ENTRETIEN AVEC UN ANTICONFORMISTE
Conversation à bâtons rompus avec Dante T. EUSTIS, photographe de garde-temps
De S. Homer
Vous serez peut-être surpris d’apprendre que Dante T. Eustis, photographe de garde-temps, n’est lui-même pas très à l’aise devant un objectif. L’homme à l’origine de ces célèbres clichés n’aime pas se retrouver sous le feu des projecteurs. Si certains interprètent son attitude solitaire comme une hérésie, Dante T. Eustis la juge salvatrice. « Si je devais être une personne qui a besoin d’être au premier plan, je ne serais pas aussi doué dans mon métier. Je comprends la nature indépendante de mes sujets, leur désir de vivre selon leurs propres conditions plutôt que d’être encensés selon les standards d’un tiers », explique-t-il. Même si Eustis n’est pas très enclin à parler à la presse, il a accepté de discuter avec nous de son œuvre et de sa dernière série qui met en avant une sélection de spécimens très rares, capturés pour la première fois dans leur habitat naturel.
- SH
- Merci d’avoir accepté de nous rencontrer aujourd’hui, nous savons que vous ne courez pas après les interviews.
- DE
- Je vous en prie.
- SH
- Qu’est-ce qui rend un garde-temps « very rare » à vos yeux ?
- DE
- C’est une excellente question. Je tiens à préciser que ce n’est pas un seul élément. Le savoir-faire suisse est sans aucun doute essentiel, mais la virtuosité technique n’est qu’une composante du tableau. C’est la même chose pour le design. Il existe beaucoup de garde-temps somptueux, mais il me semble que c’est la combinaison de la forme et de l’intention qui distingue les spécimens très rares. Prenez par exemple la Streamliner Small Seconds Blue Enamel : cette création a été conçue pour paraître moderne et minimaliste mais, en réalité, le cadran est issu d’une technique d’émaillage traditionnelle.
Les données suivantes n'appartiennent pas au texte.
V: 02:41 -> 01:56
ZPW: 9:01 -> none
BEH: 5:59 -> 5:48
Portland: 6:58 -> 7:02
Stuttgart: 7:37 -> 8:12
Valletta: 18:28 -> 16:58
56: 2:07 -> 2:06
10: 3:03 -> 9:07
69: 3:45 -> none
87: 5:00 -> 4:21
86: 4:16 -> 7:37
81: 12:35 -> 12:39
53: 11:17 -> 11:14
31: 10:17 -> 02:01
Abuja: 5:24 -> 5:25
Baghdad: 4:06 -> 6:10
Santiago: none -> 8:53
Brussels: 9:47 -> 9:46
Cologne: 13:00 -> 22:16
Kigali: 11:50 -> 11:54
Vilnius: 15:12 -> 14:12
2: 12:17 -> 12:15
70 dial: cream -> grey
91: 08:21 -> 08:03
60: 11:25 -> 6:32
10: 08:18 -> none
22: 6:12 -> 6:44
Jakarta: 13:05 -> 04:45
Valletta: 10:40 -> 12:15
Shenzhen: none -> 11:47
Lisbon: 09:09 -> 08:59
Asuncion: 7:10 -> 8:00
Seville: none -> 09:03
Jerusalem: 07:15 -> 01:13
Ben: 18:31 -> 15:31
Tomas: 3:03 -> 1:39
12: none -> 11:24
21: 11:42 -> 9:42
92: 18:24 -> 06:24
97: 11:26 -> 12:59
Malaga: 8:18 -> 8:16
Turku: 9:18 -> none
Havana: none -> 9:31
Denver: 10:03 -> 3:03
Ce garde-temps s’adresse aux connaisseurs, pas à ceux qui veulent se faire remarquer.
- SH
- Comment préparez-vous une séance photo ? Cela doit nécessiter beaucoup de recherches en amont.
- DE
- Tout commence avec la recherche de mon sujet et l’identification de son habitat – c’est la partie la plus complexe. S’ensuit alors la phase d’observation. Je ne sors pas tout de suite mon appareil. Pour produire des clichés de qualité, je dois étudier la configuration du terrain, leurs horaires… s’ils en ont. Tous les spécimens H. Moser sont de vraies têtes brûlées. S’ils entraperçoivent une opportunité, ils ne manqueront pas de la saisir – en d’autres mots, la prédictibilité ne fait tout simplement pas partie de leur ADN. C’est ce que j’admire chez eux.
- SH
- Quel garde-temps H. Moser a été le plus difficile à photographier ?
- DE
- Aucun d’eux n’est simple à photographier – c’est une évidence. Cependant, je me rappelle en particulier d’une rencontre avec le Endeavour Tourbillon Concept Vantablack®. À mes yeux, ce garde-temps incarne depuis toujours la quintessence du « less is more». Le Vantablack® est l’un des matériaux les plus noirs jamais produits par l’homme. J’ai vraiment eu de la chance d’avoir repéré ce garde-temps avant la tombée de la nuit – sinon il serait devenu pratiquement invisible. Je me rappelle encore de l’éclat de son boîtier en or rouge au soleil couchant. C’était comme assister à une éclipse.
- SH
- Y a-t-il des spécimens rares sur votre liste de sujets à photographier absolument ?
- DE
- Bien sûr. Mon travail ne se fait pas du jour au lendemain… C’est une passion d’une vie qui requiert une immense patience. Il me faut encore réaliser un cliché en situation réelle de la Streamliner Minute Repeater et de son superbe cadran en émail Grand Feu Aqua Blue fumé. J’ai entendu une fois sa signature sonore – le récital envoûtant de sa répétition minutes – mais lorsque j’ai tourné la tête dans sa direction, elle avait disparu.